SOURCE EXCERPT:
──────

Interview with Professor Michael Norton, Environment Programme Director at the European Academies’ Science Advisory Council (EASAC) and Professor at Tokyo Institute of Technology, Shinshu University and Tohoku University.


According to a Joint Research Centre (JRC) publication, the global production of wood pellets reached 29 million tonnes in 2016, of which more than 50% was produced in the EU. Why is burning forest biomass considered a form of renewable energy? How did it end up in the Renewable Energy Directive (RED)?

Michael NortonAs you say, biomass is grouped with solar and wind as a renewable energy, and it’s renewable in the sense that a tree grows. But the real meaning of renewable in this sense is that the energy has to reduce atmospheric CO2 concentrations, because that’s why we’re subsidising renewable energies to combat climate change. And the scientific reality is that while solar and wind emit almost zero carbon when they’re generating electricity, biomass actually emits more CO2 per kilowatt-hour of electricity generated than coal and way more than gas. So it’s very questionable whether it should even be regarded as renewable from a climate point of view. We’ve looked at this from a scientific perspective in a number of papers, but I’ll try to explain in lay terms how we got to the current situation.

Now, if you look at the history of bioenergy, the original idea of including biomass came from a typical Scandinavian forestry policy, where there was residue which would otherwise be unused, and it made sense to try and get some energy out of it by burning it. But once that led to biomass being classified as renewable under any circumstances, it just set out an easy route to relabelling power stations as renewable by switching the fuels from coal to biomass. And that basically got us into the situation we are in today, where the majority of Europe’s so-called renewable energy comes from biomass.

Now, of course, there’s a lot of debate on how we should deal with biomass. The original idea of using forest biomass such as residue was that it came from sequestering CO2 from the atmosphere, and so was part of the natural cycle for which the carbon was, on the whole, neutral. In addition, as forestry residue was being used that would otherwise be left to rot, it made sense to encourage its use. So the idea of carbon neutrality became the principle underlying the original regulations and had the critical effect of allowing biomass combustion emissions to be treated as zero (because it was assumed to be compensated by the uptake of CO2 from the atmosphere through the photosynthesis of the regrowing trees).

──────

[Items from a dataset]
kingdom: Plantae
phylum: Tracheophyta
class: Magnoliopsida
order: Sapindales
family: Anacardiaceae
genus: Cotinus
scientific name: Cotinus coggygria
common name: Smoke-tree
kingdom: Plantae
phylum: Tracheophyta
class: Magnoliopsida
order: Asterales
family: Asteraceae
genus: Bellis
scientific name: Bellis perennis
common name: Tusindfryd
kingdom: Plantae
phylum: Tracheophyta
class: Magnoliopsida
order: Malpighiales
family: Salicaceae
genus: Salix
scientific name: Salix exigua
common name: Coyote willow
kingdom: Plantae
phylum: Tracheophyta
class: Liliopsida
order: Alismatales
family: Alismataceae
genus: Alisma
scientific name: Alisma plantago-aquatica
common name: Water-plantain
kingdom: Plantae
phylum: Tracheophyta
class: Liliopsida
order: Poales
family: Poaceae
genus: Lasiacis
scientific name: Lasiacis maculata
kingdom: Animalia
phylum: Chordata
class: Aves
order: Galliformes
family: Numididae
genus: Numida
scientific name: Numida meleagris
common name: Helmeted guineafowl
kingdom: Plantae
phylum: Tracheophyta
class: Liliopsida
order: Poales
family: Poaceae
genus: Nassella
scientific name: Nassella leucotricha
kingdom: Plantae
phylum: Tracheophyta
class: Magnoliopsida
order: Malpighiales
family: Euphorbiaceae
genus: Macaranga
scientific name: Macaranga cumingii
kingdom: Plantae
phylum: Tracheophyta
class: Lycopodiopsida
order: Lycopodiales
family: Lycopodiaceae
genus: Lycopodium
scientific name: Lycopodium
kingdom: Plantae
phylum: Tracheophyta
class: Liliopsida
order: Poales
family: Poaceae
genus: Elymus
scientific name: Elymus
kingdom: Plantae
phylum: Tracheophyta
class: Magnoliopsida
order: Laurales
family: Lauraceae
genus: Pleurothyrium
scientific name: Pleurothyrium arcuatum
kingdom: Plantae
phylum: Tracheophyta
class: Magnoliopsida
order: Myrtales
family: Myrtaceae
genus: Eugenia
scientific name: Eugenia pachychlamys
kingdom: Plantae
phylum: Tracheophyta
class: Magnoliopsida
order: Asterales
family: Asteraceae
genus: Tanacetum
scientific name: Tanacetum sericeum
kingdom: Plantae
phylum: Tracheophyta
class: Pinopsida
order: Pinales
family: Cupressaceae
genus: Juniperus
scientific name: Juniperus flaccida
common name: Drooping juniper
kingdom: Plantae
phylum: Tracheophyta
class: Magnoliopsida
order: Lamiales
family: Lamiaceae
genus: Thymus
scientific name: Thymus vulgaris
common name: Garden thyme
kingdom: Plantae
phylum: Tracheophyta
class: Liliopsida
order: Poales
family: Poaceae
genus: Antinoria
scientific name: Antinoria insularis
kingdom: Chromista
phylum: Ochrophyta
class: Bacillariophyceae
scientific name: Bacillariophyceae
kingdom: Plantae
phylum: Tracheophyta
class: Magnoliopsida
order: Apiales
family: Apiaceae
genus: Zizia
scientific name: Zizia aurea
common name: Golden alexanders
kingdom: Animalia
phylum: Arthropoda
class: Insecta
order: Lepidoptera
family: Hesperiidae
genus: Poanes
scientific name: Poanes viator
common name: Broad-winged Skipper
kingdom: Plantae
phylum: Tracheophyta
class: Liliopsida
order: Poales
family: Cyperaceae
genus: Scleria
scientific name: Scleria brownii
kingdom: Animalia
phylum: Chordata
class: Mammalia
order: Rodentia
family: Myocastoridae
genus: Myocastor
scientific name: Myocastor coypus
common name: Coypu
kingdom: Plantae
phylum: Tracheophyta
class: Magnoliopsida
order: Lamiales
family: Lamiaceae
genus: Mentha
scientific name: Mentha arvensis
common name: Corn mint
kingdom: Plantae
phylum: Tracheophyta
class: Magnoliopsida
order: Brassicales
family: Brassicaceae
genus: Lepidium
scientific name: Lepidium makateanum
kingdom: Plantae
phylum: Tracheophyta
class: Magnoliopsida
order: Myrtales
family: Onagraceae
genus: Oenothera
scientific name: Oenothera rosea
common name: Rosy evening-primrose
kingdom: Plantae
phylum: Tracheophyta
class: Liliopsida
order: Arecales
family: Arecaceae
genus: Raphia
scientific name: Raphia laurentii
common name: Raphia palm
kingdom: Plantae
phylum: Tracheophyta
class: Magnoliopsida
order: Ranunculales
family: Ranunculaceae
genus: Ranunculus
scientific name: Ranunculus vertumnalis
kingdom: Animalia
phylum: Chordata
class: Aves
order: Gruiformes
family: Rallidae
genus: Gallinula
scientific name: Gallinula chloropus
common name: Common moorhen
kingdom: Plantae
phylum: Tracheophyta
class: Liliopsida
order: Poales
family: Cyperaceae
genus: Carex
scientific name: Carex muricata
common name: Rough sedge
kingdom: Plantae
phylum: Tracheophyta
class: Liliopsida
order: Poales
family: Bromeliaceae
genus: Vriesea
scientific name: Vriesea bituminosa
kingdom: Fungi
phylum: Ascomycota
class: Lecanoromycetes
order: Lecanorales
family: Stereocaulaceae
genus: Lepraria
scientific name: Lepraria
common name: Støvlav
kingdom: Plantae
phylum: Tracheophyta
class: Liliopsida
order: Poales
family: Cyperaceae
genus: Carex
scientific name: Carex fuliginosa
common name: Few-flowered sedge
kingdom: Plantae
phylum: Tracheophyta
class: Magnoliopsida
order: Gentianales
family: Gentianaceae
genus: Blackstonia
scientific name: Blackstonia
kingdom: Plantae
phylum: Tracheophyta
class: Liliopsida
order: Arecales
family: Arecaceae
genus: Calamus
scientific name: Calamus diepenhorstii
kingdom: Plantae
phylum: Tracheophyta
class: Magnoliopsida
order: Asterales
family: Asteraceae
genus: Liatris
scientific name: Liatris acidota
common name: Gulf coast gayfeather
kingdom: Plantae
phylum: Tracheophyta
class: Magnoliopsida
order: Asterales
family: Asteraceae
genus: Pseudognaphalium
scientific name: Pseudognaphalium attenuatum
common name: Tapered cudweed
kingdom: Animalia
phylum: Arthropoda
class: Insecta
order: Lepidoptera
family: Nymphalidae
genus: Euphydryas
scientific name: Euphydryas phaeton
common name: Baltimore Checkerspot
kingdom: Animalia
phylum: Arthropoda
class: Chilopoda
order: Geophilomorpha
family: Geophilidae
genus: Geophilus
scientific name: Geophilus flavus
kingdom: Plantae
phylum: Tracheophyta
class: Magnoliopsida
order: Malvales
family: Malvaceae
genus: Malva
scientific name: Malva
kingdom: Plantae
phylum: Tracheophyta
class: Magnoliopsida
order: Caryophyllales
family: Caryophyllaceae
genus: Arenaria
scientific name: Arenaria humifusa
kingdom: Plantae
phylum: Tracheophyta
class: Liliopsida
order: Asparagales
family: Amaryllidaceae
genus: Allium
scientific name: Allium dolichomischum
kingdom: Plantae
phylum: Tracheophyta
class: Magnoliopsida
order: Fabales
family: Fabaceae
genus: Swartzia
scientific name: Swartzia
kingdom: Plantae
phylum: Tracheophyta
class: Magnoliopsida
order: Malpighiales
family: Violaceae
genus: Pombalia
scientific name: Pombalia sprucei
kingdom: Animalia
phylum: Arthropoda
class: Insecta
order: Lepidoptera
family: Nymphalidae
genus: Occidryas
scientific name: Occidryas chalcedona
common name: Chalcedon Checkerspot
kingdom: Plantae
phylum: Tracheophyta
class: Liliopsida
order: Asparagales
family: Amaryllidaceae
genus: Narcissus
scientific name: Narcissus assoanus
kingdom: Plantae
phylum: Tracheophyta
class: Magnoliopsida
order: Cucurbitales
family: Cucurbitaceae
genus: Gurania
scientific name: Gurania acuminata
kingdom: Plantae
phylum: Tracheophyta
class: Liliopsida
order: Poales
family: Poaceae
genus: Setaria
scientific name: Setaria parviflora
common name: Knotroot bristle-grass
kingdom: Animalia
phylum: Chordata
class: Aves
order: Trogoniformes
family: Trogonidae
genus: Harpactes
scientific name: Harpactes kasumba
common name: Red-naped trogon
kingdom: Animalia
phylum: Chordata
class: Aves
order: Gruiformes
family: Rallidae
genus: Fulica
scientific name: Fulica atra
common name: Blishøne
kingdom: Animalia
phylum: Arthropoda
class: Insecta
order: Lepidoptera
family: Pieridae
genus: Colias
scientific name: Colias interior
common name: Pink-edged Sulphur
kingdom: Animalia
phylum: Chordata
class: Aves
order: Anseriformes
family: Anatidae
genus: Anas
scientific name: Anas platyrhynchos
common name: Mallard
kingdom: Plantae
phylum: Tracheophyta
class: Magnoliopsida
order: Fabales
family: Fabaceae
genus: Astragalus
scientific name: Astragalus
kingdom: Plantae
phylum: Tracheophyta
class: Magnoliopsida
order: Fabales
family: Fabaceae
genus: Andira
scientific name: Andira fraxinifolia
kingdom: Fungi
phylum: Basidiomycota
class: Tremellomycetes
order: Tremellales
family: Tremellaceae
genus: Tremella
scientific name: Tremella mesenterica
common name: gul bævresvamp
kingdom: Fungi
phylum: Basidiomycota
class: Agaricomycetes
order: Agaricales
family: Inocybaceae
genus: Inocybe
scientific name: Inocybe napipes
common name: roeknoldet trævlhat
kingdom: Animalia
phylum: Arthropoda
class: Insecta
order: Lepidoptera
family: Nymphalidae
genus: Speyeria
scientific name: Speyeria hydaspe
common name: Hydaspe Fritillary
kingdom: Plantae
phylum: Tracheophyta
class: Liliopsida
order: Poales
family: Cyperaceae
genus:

──────

INSTRUCTION: Continue the interview on forest biomass energy from where it stops.

TASK RESULT:
Once this principle was established in the regulations, however, it expanded rather swiftly to large power stations without any limit on how much could be burnt. That is why large biomass power stations, such as Drax in the UK, can emit millions of tonnes of carbon dioxide each year from their stacks without those emissions being counted against the station or the country’s emission reports. Even though the current 15 million tonnes of emissions are fully absorbed into the atmosphere and contribute to the rising atmospheric concentrations of CO2.

The key question is whether this idea of carbon neutrality really applies in these cases. The argument remains that the carbon in the biomass will still be reabsorbed as the forest providing the feedstock regrows, but that’s too simple, because if you start harvesting a forest, you remove the carbon from the forest and put it into the atmosphere directly. But it takes a long time to regrow the forest to replace the trees that you have burnt.

So you have this time lag between releasing the carbon into the atmosphere and the compensating reabsorption from the atmosphere. And that’s what we call a carbon debt, because you initially put more carbon into the atmosphere than was the case before you converted to coal. The time it takes to repay that debt as the forest regrows is called the carbon payback period. And the payback period can be quite long for two reasons. Firstly, you have to emit more carbon dioxide from your power station to generate the same amount of electricity as you would have done with coal, and more than double the amount you would if you had used gas. So there’s a big carbon debt right at the start, which takes a long time to reabsorb, and that time can range from just a few decades to essentially never in some cases if you use very high carbon feedstock with effects on the carbon stocks in the providing forest. So you have this rather ironic situation that your so-called renewable energy actually increases CO2 in the atmosphere for periods which are now much longer than the time we have left to meet the Paris Agreement targets. So that brings us to the question of why on earth we would subsidise something which makes it more likely that we will overshoot the Paris Agreement targets?


According to Eurostat, between 2005 and 2016, the consumption of renewable energy in the EU increased by 79%. Nonetheless, the EU had to consider alternative forms of energy that could be cleaner and more sustainable. When and why did the idea of burning forest biomass start to circulate among EU policymakers?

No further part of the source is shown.